In this study, we introduce the R2eGIN model for the prediction of PARPi. The proposed model is an extension of the graph isomorphism network (GIN), incorporating residual connections and reconstruction blocks to improve PARPi prediction accuracy. This study represents the first application of the GIN approach for PARPi prediction, where the integration of residual connections and reconstruction mechanisms enhances the model’s ability to capture molecular structural relationships and improves the stability of information propagation within the network, thereby enabling more accurate predictions. An ablation study was conducted to analyze the impact of each additional component on prediction performance. Finally, the effectiveness of the proposed model was validated by comparing it with existing methods on the same data sets.

Methods

R2eGIN model

The overview of the R2eGIN model is illustrated in Figure 1, which comprises 3 main parts: a GNN backbone, the residual connection, and a reconstruction block. Each of the parts is discussed comprehensively in the following subsections, respectively.

Figure 1.

Overview of R2eGIN.

Graph neural networks

In this study, a GNN-based approach was employed to aggregate nodes and edges, thereby generating graph-level representations. The GNN model employed in this paper was an extended version of the GIN. We considered a set of molecules $\left\{G_1,\dots ,G_N\right\}$ represented by graphs $G=(V,E)$ . Here, $V$ is the set of atoms (nodes) and $E\subseteq V\times V$ is the set of chemical bonds (edges) between atoms. Each molecule $G_i$ is associated with a label $y_i\in Y$ , indicating whether the molecule is an active or inactive PARP inhibitor. The objective was to perform classification, specifically predicting the label $y_i$ for each molecule $G_i$ . To achieve this, the model was developed based on the GIN backbone, aimed at learning effective molecular vector representations.^22-24 The proposed model maps each molecular graph $G_i$ to a label through a learning $f\theta :G\to Y$ . As illustrated in Figure 1, $X,X\prime$ and $X1\prime$ represent distinct molecular feature representations extracted from graph G. $X$ is the initial representation, $X\prime$ is the representation after passing through the first GIN layer, and $X1\prime$ is the representation after an additional step that enhances the model’s understanding of the molecular structure. These GIN layers were used to improve the model’s ability to differentiate graph structures more expressively using a sum-based aggregation function, which has higher discriminative power compared with the average or maximization aggregation methods used in standard GCN. Then, $X\prime$ was processed by the second GIN layer, producing the $X1\prime$ representation. This additional GIN layer aimed to further refine the feature representation, allowing the model to learn more complex molecular patterns and structures.

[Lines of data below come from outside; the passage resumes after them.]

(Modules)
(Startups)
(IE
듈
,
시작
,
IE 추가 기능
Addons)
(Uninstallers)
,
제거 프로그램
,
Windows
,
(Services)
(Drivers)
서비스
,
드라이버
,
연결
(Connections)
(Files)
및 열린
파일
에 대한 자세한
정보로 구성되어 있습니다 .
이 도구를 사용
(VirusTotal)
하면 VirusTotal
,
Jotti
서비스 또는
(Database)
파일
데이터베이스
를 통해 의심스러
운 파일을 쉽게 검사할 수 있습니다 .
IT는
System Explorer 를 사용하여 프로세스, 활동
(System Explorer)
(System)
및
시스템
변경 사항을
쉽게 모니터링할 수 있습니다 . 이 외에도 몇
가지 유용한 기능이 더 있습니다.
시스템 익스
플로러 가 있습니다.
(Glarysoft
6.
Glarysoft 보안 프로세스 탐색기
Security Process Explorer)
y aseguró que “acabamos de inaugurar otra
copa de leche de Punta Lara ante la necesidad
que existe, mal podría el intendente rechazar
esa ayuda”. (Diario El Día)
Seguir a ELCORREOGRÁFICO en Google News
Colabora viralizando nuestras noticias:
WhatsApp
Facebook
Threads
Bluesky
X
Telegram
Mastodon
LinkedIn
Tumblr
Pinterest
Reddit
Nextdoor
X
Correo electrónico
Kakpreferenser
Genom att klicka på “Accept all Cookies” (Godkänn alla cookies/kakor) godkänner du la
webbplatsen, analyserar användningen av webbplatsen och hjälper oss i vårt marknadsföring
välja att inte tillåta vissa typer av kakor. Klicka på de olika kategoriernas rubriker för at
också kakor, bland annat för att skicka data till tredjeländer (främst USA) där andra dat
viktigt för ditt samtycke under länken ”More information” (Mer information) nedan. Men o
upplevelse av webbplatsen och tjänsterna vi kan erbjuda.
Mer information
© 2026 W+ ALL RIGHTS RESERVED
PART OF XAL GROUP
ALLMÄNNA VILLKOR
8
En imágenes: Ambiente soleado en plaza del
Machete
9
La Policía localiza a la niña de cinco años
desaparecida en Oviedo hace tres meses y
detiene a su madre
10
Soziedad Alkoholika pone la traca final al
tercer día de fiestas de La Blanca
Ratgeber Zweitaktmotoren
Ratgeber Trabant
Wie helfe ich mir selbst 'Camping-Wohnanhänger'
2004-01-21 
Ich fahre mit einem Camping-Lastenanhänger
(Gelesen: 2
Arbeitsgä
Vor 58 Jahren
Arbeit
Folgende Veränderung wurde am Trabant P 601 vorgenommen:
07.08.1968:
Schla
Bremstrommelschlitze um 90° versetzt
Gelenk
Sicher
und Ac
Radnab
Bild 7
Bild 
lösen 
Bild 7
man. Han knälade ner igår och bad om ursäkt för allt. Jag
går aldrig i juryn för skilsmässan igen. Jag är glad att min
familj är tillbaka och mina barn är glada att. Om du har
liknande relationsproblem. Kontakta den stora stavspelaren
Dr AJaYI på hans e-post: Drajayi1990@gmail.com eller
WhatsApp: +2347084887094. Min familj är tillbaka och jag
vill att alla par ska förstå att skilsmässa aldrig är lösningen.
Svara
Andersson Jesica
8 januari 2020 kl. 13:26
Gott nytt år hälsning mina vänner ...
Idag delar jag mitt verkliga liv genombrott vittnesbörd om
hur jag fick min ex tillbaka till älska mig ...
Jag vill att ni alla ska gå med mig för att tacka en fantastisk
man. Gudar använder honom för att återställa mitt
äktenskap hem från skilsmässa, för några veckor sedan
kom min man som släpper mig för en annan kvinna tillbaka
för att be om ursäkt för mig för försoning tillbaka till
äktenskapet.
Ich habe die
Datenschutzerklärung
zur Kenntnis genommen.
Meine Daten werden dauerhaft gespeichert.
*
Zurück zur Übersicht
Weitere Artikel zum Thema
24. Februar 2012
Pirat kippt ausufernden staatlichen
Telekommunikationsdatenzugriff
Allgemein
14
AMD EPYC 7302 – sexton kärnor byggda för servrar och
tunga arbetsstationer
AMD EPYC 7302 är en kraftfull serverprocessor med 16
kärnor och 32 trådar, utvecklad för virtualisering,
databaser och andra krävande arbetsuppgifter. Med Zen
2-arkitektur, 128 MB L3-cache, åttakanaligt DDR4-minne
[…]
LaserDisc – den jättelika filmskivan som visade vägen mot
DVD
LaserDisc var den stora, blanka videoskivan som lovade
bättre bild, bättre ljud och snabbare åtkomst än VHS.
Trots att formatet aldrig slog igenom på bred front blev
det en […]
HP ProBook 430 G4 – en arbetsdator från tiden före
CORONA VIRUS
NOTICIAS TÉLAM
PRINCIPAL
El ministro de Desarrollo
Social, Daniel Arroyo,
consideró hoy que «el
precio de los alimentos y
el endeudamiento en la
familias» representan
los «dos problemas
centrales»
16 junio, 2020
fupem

The first GIN layer generated an updated feature representation, which was then passed to the second GIN layer. Here, we introduced residual connections, which added the output of the first GIN to the output of the second GIN. These residual connections helped address the vanishing gradient problem and enabled the network to learn more complex features. The output of the second GIN was then passed to the final GIN layer through a second residual connection, which added the output of the initial input $X$ to the output of the second GAT. Before entering the final GIN layer, a ReLU activation function was applied. The third GIN layer generates the final representation of the molecule, which is then globally pooled using global mean pooling (GMP) to produce a single vector representation of the entire molecule. Finally, we introduced a reconstruction component as a regularization mechanism to improve prediction performance. It is important to note that the reconstruction task is not the end goal of our model, but rather a means to enhance predictive capabilities. We consider it a form of regularization that helps prevent overfitting and improve model generalization. The implementation of residual connections and the addition of a reconstruction block to the GIN layers aimed to enable the model to effectively learn rich and informative molecular feature representations, which are crucial for our targeted PARPi prediction task.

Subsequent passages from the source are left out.